SUPPLIED RECORDS
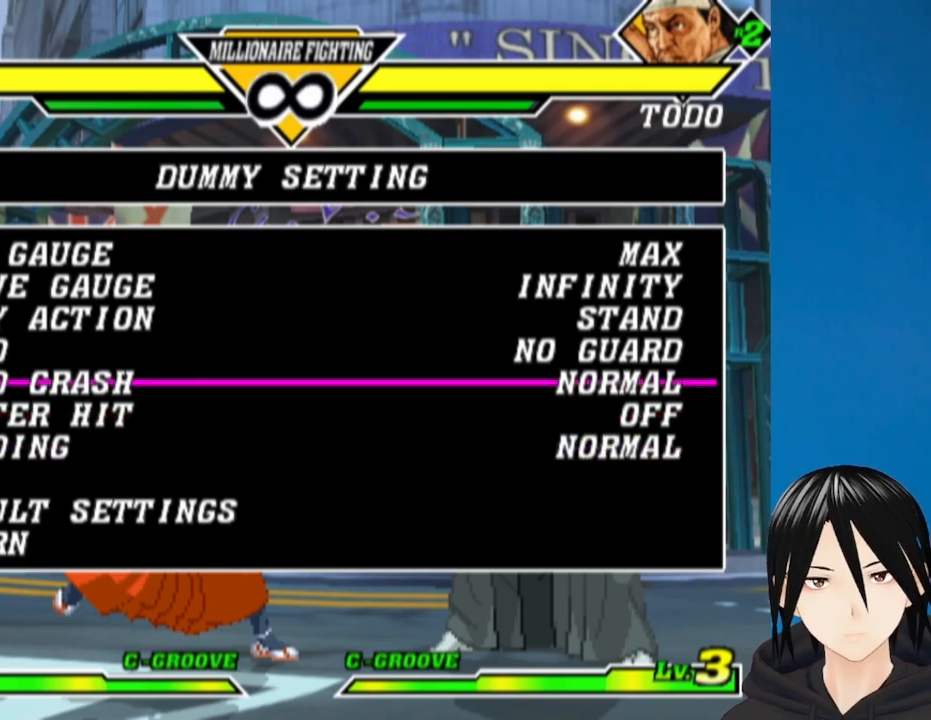
{"buttons": [], "left_stick": "center", "right_stick": "center", "events": [[67, "DPAD_UP", "down"], [167, "DPAD_UP", "up"], [283, "DPAD_UP", "down"], [333, "DPAD_UP", "up"]]}
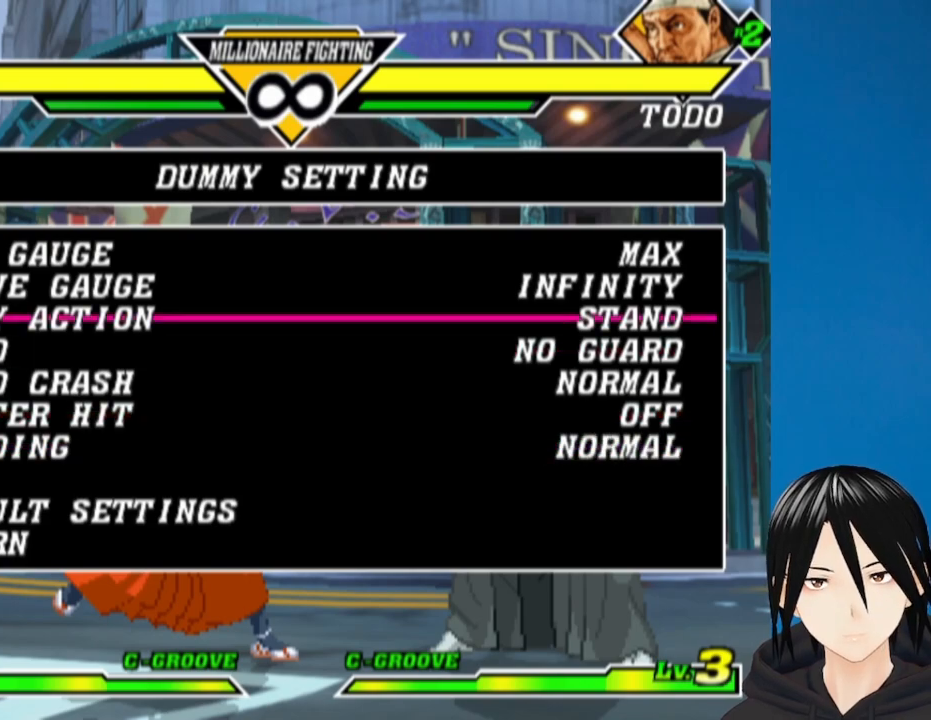
{"buttons": [], "left_stick": "center", "right_stick": "center", "events": []}
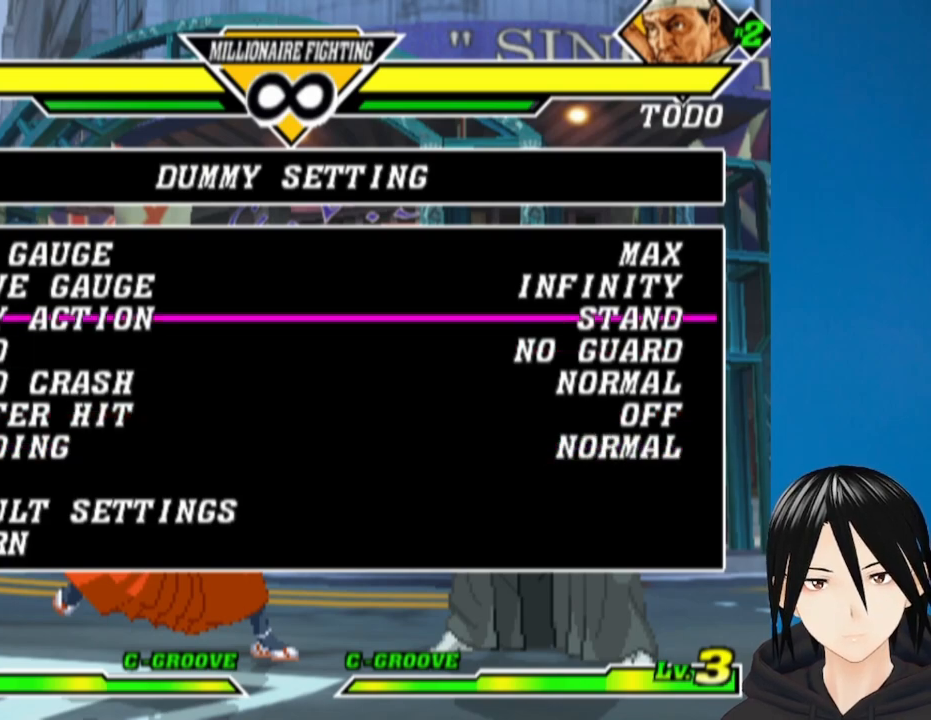
{"buttons": [], "left_stick": "center", "right_stick": "center", "events": [[83, "DPAD_RIGHT", "down"], [200, "DPAD_RIGHT", "up"], [350, "DPAD_RIGHT", "down"], [467, "DPAD_RIGHT", "up"]]}
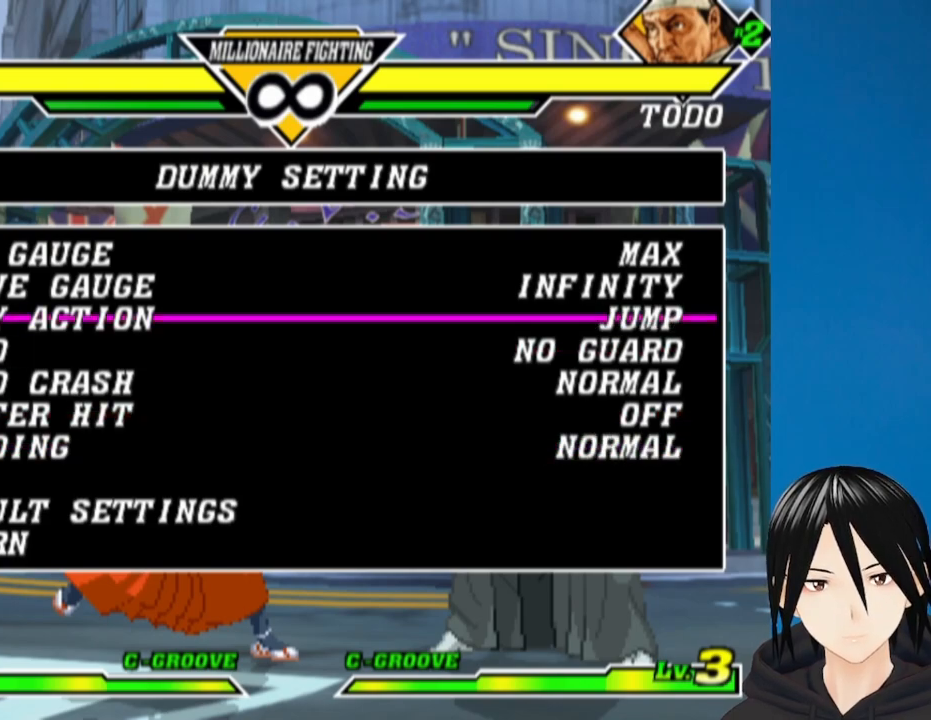
{"buttons": [], "left_stick": "center", "right_stick": "center", "events": [[83, "DPAD_RIGHT", "down"], [200, "DPAD_RIGHT", "up"], [383, "DPAD_RIGHT", "down"], [500, "DPAD_RIGHT", "up"]]}
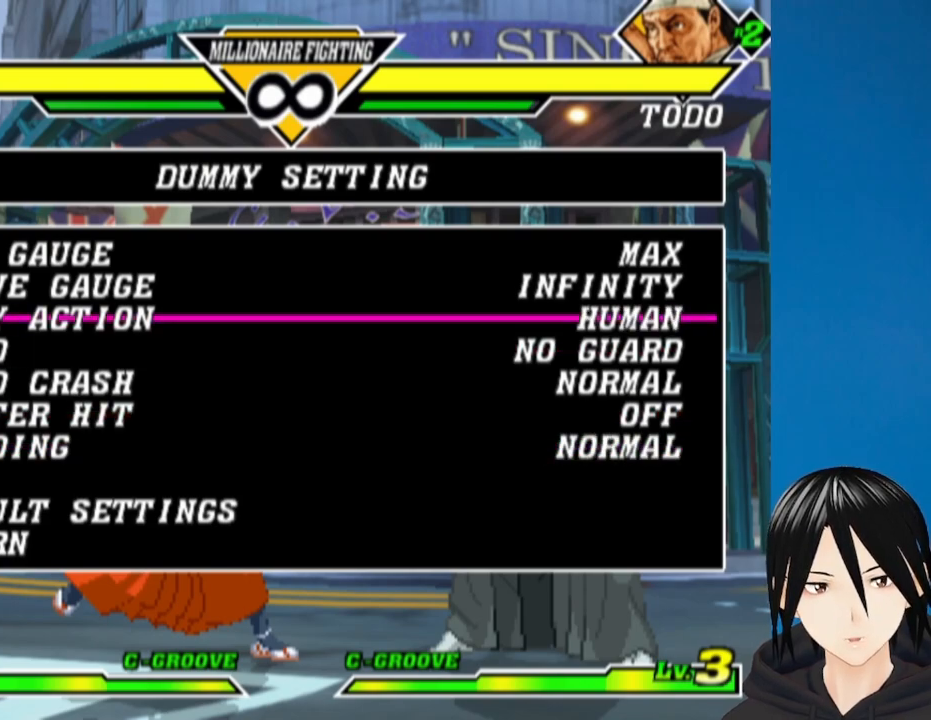
{"buttons": [], "left_stick": "center", "right_stick": "center", "events": [[183, "DPAD_RIGHT", "down"], [283, "DPAD_RIGHT", "up"]]}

TASK BRIEF
Across all the lines above, repeat the wording exactly and omit the pictures.

EXERCISE RESULT
{"buttons": [], "left_stick": "center", "right_stick": "center", "events": [[67, "DPAD_UP", "down"], [167, "DPAD_UP", "up"], [283, "DPAD_UP", "down"], [333, "DPAD_UP", "up"]]}
{"buttons": [], "left_stick": "center", "right_stick": "center", "events": []}
{"buttons": [], "left_stick": "center", "right_stick": "center", "events": [[83, "DPAD_RIGHT", "down"], [200, "DPAD_RIGHT", "up"], [350, "DPAD_RIGHT", "down"], [467, "DPAD_RIGHT", "up"]]}
{"buttons": [], "left_stick": "center", "right_stick": "center", "events": [[83, "DPAD_RIGHT", "down"], [200, "DPAD_RIGHT", "up"], [383, "DPAD_RIGHT", "down"], [500, "DPAD_RIGHT", "up"]]}
{"buttons": [], "left_stick": "center", "right_stick": "center", "events": [[183, "DPAD_RIGHT", "down"], [283, "DPAD_RIGHT", "up"]]}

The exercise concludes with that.